December 2016 – bor0's reflective blog

A few years ago, for some reason (I don’t remember exactly what it was) I thought of the following problem and tackled around a solution for it:

Prove that the triplet $(3, 5, 7)$ is the only triplet of consecutive odd integers such that all integers in it are primes.

In other words, prove that $\exists! n \in N (2n + 1, 2n + 3, 2n + 5)$ are primes.

We already know if we set $n = 1$ that we get the triplet $(3, 5, 7)$ , but as for the part of proving that this is unique, we need to show that at least one member of the triplet is divisible by 3. So, for example, for $n = 3$ we have $(7, 9, 11)$ , and 9 is not a prime because it’s divisible by 3.

We can use induction on n. The base case is already there for $n = 1$ , so for the inductive step we can assume that either of the members is divisible by 3 (but not the remaining). Now assuming one of the members in $(2n + 1, 2n + 3, 2n + 5)$ is divisible by 3, we need to show that one of the members in $(2n + 3, 2n + 5, 2n + 7)$ is divisible by 3.

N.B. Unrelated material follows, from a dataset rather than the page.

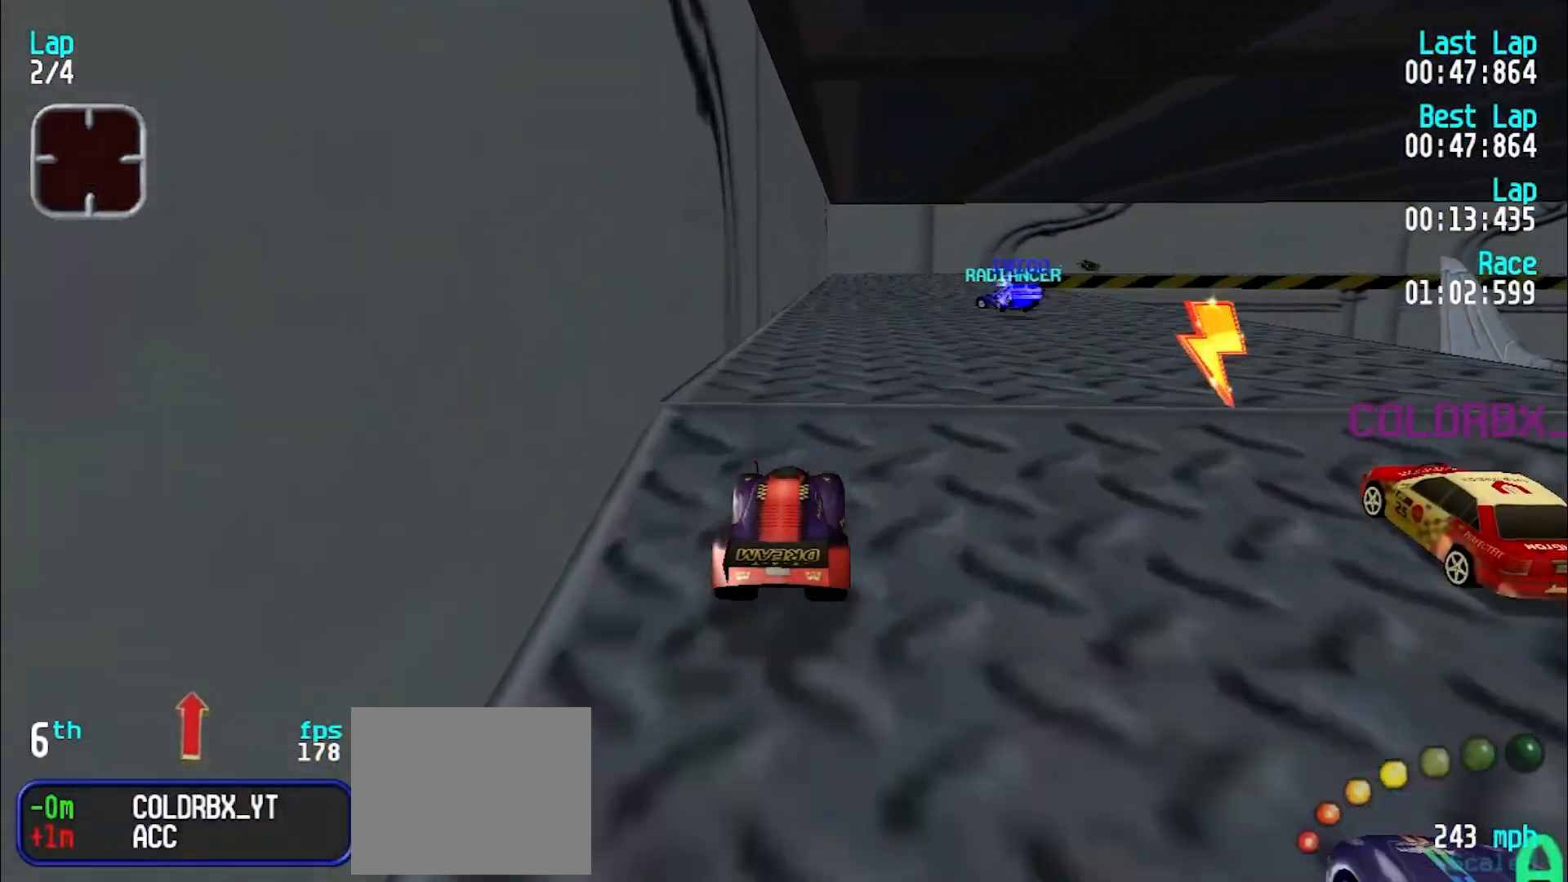
{"keys": ["e"], "events": []}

From here, we have 3 cases:

$2n + 1$ is divisible by 3. Then, so is $2n + 4$ , and $2n + 7$ , thus one of $(2n + 3, 2n + 5, 2n + 7)$ is divisible by 3.
$2n + 3$ is divisible by 3. Thus one of $(2n + 3, 2n + 5, 2n + 7)$ is divisible by 3.
$2n + 5$ is divisible by 3. Thus one of $(2n + 3, 2n + 5, 2n + 7)$ is divisible by 3.

So, since at least one member of $(2n + 1, 2n + 3, 2n + 5)$ is divisible by 3, but only 3 is a prime (and not multiples of 3 of course), we get that $(3, 5, 7)$ is the only triplet of consecutive odd integers such that all members are prime.

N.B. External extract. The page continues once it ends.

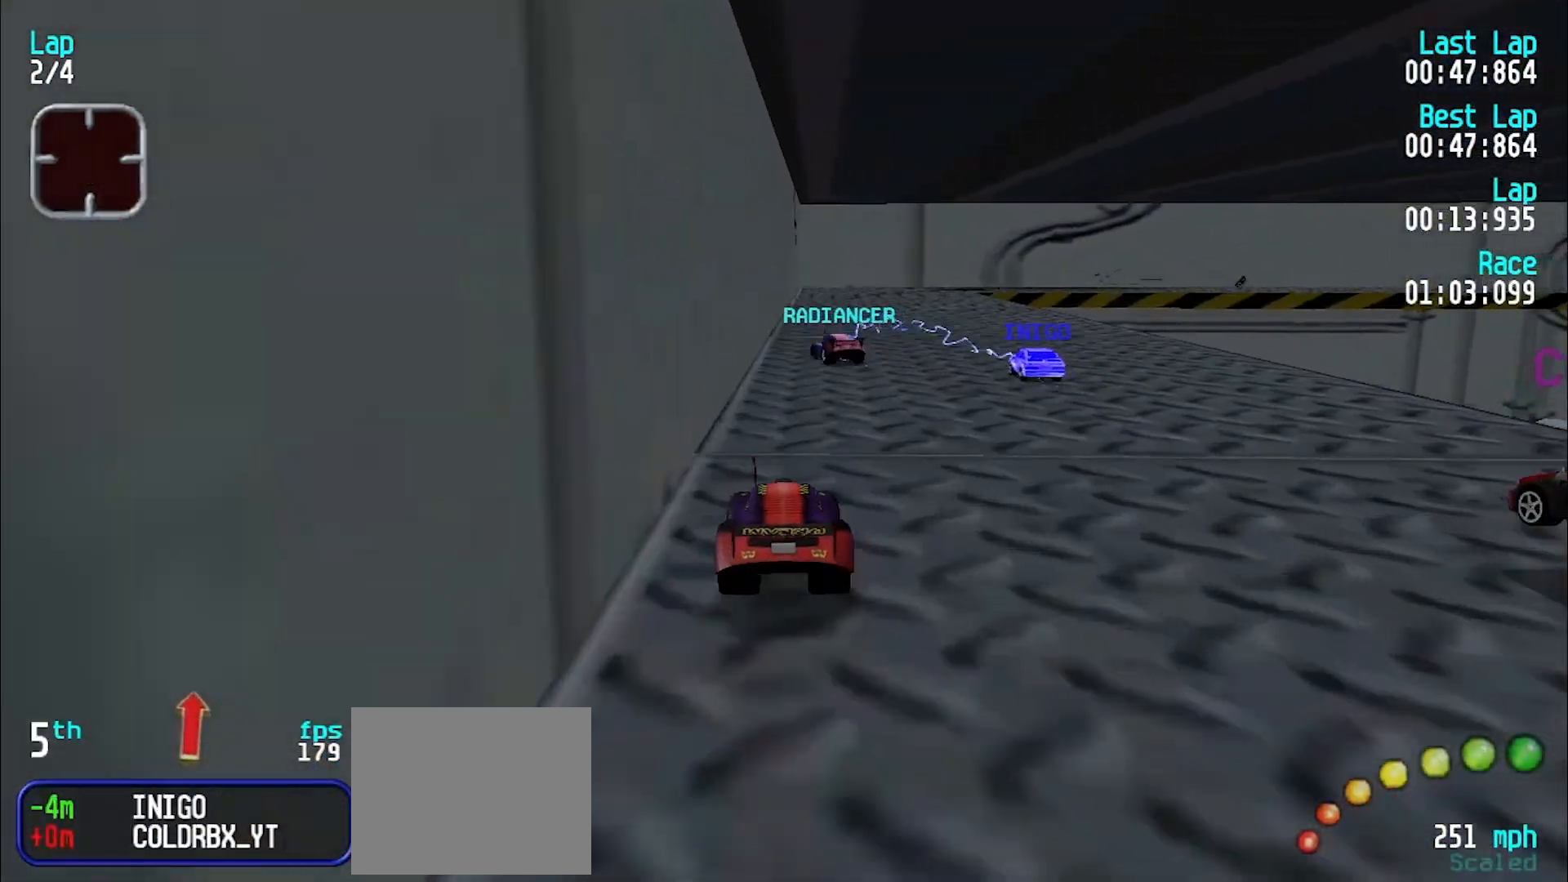
{"keys": ["e"], "events": [[250, "d", "down"], [300, "e", "up"], [350, "d", "up"], [350, "e", "down"], [400, "u", "down"], [450, "u", "up"]]}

While working on How To Prove It, I found this in the exercises.
To me, the binomial formula is really trivial, but it’s an interesting thing to prove because it requires manipulating summations and some algebra tricks. So let’s get started.

Prove that for all real number x and y, and every natural n:
$(x+y)^n = \sum_{k=0}^{n} {n \choose k} x^{n-k} y^k$
We will use mathematical induction on n.

Base case:
$n = 0: (x+y)^0 = 1 = {0 \choose 0} x^0 y^0$

Inductive hypothesis:
Assume that the formula holds for $n = j$ :
$(x+y)^j = \sum_{k=0}^{j} {j \choose k} x^{j-k} y^k$

Using this identity we need to show that it also holds for $n = j + 1$ .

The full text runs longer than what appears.